_TEXT_
────

In gazing even upward,
I saw a cloud-sprent autumn sky
Perforated nearly
By the waxing lunar eye;
A rainbow wrought in cirrus,
Rounding perfectly and still.
One hallowed image crafted
Just to, momentary, lie.
And in that vap'rous sheercloth,
Like a veil upon the night,
I sought to find some meaning
In an arc of prismed light.
But soon the wind had carried all
And left me in its chill,
With scattered useless symbols
And my own occluded sight.
October 25th, 2018
But on another misty night,
Just one more about round,
That disc lay fully clothed from sight.
Yet I, upon the ground:
Heedless of the snowdrift blown,
While in darkness - and alone -
Without aid of visions shown
I found a meaning all my own.
November 22nd, 2018
Hermit Thought
Back-to-back (on, uh, a 28 day interval) occasions. Growing up on a family dairy farm in the rural Quebec belt of northern Vermont provides, from a young age, ample opportunity to inspect a clear night sky. I’d wager big-P Psychology would find little kids in general have a tendency to develop that predilection in areas where the gazing is good. Comparative Mythology certainly makes me think that would be the case.

────

_INFORMATION GIVEN_

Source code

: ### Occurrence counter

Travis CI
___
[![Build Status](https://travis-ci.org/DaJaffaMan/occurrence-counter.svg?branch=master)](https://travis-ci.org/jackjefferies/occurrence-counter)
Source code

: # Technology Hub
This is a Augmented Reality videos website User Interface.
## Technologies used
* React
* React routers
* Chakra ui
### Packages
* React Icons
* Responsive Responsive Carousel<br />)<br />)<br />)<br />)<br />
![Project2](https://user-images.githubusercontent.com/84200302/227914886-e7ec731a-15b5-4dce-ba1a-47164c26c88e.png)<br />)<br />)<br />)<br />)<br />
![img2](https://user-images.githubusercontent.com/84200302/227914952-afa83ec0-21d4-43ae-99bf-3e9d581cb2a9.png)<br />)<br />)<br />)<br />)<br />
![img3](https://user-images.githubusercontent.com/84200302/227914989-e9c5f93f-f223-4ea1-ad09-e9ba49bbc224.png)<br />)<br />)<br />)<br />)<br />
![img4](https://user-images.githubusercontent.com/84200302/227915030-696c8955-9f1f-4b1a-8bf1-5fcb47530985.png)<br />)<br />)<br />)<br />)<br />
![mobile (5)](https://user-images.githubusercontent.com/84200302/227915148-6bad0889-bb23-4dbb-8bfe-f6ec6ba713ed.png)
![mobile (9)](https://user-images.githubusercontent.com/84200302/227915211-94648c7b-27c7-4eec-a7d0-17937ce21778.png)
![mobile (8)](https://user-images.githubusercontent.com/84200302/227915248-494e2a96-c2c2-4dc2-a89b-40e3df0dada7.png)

────

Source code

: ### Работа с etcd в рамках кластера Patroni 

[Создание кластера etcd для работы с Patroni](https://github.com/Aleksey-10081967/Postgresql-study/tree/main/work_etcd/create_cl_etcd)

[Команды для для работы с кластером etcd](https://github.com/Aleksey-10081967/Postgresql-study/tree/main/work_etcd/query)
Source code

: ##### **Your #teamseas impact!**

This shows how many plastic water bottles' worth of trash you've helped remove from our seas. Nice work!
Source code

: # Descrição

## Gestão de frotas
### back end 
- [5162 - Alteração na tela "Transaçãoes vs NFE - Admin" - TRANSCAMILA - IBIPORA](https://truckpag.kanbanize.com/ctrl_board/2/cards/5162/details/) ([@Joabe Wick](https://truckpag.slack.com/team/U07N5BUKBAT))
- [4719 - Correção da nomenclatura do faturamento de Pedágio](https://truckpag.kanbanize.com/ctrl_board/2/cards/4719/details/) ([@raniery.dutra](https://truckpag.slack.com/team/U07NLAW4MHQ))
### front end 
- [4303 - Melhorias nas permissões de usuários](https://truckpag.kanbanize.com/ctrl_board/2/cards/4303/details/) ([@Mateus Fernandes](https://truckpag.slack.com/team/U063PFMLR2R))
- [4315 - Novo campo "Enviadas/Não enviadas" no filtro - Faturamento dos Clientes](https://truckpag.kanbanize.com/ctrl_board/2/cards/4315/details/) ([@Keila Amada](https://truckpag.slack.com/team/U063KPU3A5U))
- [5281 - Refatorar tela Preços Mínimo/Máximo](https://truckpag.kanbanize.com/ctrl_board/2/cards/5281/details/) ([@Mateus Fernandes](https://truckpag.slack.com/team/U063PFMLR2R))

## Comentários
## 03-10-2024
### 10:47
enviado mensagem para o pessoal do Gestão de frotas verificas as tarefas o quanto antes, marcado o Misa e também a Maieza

────

_AIM OF THE EXERCISE_
In the poem dated November 22nd, 2018, list every word at the end of a line that rhymes with "own," including "own" itself.

_ANSWER TO THIS PROBLEM_
blown, alone, shown, own